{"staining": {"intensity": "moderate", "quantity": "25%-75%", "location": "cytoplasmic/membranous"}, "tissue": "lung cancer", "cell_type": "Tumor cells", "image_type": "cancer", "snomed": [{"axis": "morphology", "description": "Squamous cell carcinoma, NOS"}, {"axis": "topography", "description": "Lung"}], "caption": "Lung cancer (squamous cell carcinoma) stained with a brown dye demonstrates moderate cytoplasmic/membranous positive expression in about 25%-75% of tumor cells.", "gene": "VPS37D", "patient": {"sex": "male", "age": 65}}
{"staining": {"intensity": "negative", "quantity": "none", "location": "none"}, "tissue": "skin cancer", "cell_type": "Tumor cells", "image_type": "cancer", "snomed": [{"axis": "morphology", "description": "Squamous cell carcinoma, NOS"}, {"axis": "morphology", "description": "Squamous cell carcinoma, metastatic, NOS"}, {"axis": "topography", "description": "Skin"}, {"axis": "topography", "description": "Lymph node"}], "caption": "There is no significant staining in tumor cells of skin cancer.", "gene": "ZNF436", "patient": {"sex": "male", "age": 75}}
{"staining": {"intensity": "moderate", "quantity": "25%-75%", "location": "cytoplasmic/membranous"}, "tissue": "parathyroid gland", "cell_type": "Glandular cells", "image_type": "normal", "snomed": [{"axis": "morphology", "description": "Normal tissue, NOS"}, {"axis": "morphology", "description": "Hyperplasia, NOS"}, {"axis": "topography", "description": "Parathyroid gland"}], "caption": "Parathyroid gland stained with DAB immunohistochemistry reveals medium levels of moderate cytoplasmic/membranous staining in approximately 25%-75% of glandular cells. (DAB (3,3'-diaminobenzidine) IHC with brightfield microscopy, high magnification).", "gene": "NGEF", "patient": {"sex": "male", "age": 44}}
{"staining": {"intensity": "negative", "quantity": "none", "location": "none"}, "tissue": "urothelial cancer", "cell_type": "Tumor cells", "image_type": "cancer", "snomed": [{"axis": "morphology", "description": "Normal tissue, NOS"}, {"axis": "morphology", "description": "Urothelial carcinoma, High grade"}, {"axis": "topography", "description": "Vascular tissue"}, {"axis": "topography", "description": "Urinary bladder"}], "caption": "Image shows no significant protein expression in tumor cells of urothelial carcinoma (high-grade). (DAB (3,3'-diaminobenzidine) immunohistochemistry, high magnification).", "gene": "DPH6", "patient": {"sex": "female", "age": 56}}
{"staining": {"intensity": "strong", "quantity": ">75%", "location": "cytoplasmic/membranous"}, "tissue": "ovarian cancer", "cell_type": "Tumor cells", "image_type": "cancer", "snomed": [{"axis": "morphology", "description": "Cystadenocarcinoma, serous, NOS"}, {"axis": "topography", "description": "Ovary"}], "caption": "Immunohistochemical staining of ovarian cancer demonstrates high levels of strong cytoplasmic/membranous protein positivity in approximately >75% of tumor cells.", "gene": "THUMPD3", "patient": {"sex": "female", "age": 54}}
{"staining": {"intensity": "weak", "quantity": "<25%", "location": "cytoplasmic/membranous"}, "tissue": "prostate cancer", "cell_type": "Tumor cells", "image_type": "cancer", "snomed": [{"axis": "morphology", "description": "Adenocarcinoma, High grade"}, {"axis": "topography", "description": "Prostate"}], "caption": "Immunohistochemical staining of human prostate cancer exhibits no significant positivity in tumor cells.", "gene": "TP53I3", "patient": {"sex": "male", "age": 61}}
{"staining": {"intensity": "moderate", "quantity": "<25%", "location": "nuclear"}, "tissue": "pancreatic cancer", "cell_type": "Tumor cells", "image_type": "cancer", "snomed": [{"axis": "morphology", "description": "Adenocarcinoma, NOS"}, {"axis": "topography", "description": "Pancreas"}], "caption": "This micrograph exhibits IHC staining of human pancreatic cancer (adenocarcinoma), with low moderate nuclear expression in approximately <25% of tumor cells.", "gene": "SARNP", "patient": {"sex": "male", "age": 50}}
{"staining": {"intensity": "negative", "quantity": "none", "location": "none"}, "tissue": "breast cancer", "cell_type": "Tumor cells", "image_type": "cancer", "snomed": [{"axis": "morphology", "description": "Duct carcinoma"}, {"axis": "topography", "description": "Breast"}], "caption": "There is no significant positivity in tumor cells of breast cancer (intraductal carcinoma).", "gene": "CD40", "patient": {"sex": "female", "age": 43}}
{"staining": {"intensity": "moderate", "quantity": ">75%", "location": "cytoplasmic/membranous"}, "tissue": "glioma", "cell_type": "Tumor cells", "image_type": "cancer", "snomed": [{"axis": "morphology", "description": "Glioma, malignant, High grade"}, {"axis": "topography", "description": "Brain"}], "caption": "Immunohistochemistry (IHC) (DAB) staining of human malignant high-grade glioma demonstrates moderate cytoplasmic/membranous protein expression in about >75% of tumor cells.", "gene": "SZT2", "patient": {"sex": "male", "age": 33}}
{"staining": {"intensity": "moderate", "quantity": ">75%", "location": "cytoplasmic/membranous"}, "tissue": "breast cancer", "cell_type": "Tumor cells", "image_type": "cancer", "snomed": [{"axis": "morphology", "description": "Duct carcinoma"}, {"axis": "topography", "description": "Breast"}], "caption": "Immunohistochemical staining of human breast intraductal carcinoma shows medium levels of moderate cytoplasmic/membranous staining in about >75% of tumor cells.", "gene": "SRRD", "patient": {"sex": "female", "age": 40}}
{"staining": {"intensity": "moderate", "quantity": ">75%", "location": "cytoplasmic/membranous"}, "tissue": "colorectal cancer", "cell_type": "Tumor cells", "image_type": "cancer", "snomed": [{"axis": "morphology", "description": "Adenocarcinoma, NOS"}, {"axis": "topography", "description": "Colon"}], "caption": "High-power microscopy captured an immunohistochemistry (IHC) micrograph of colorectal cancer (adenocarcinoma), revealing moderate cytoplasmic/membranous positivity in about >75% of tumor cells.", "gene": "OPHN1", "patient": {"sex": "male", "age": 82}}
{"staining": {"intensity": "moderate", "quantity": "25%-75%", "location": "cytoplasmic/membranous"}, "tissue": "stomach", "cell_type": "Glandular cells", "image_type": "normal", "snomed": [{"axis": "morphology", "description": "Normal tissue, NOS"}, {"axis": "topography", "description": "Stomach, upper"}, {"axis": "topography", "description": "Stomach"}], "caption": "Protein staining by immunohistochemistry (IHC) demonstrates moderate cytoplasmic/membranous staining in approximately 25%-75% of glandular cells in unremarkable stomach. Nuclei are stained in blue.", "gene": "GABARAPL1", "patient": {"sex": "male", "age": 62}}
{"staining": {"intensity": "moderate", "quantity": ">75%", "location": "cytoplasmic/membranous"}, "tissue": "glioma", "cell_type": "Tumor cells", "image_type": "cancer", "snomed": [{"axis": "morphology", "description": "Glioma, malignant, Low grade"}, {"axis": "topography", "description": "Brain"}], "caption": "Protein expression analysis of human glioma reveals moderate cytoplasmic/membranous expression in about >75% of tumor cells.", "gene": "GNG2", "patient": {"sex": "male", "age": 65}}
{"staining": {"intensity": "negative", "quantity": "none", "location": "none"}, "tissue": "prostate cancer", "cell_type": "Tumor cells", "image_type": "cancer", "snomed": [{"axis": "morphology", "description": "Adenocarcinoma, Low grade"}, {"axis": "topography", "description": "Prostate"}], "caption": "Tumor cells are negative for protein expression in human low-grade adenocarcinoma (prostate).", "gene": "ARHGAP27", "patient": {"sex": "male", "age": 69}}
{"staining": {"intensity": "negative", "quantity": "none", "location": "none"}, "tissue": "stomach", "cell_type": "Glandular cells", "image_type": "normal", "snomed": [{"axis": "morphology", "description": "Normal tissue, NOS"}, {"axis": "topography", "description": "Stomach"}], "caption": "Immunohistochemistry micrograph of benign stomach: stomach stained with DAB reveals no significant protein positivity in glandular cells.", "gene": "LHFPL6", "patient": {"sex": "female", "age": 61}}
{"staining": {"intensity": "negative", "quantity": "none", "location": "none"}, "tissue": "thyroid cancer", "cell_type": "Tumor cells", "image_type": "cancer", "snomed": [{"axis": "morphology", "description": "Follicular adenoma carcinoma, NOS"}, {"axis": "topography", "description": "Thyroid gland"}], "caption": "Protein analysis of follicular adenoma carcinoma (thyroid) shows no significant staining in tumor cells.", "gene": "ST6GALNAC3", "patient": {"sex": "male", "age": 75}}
== == ==
- _ABOUT THIS EXERCISE_: Word for word, reproduce the listing above from its start up to and including the line that has "cells of skin". Give only those lines.

- _WRITTEN SOLUTION_:
{"staining": {"intensity": "moderate", "quantity": "25%-75%", "location": "cytoplasmic/membranous"}, "tissue": "lung cancer", "cell_type": "Tumor cells", "image_type": "cancer", "snomed": [{"axis": "morphology", "description": "Squamous cell carcinoma, NOS"}, {"axis": "topography", "description": "Lung"}], "caption": "Lung cancer (squamous cell carcinoma) stained with a brown dye demonstrates moderate cytoplasmic/membranous positive expression in about 25%-75% of tumor cells.", "gene": "VPS37D", "patient": {"sex": "male", "age": 65}}
{"staining": {"intensity": "negative", "quantity": "none", "location": "none"}, "tissue": "skin cancer", "cell_type": "Tumor cells", "image_type": "cancer", "snomed": [{"axis": "morphology", "description": "Squamous cell carcinoma, NOS"}, {"axis": "morphology", "description": "Squamous cell carcinoma, metastatic, NOS"}, {"axis": "topography", "description": "Skin"}, {"axis": "topography", "description": "Lymph node"}], "caption": "There is no significant staining in tumor cells of skin cancer.", "gene": "ZNF436", "patient": {"sex": "male", "age": 75}}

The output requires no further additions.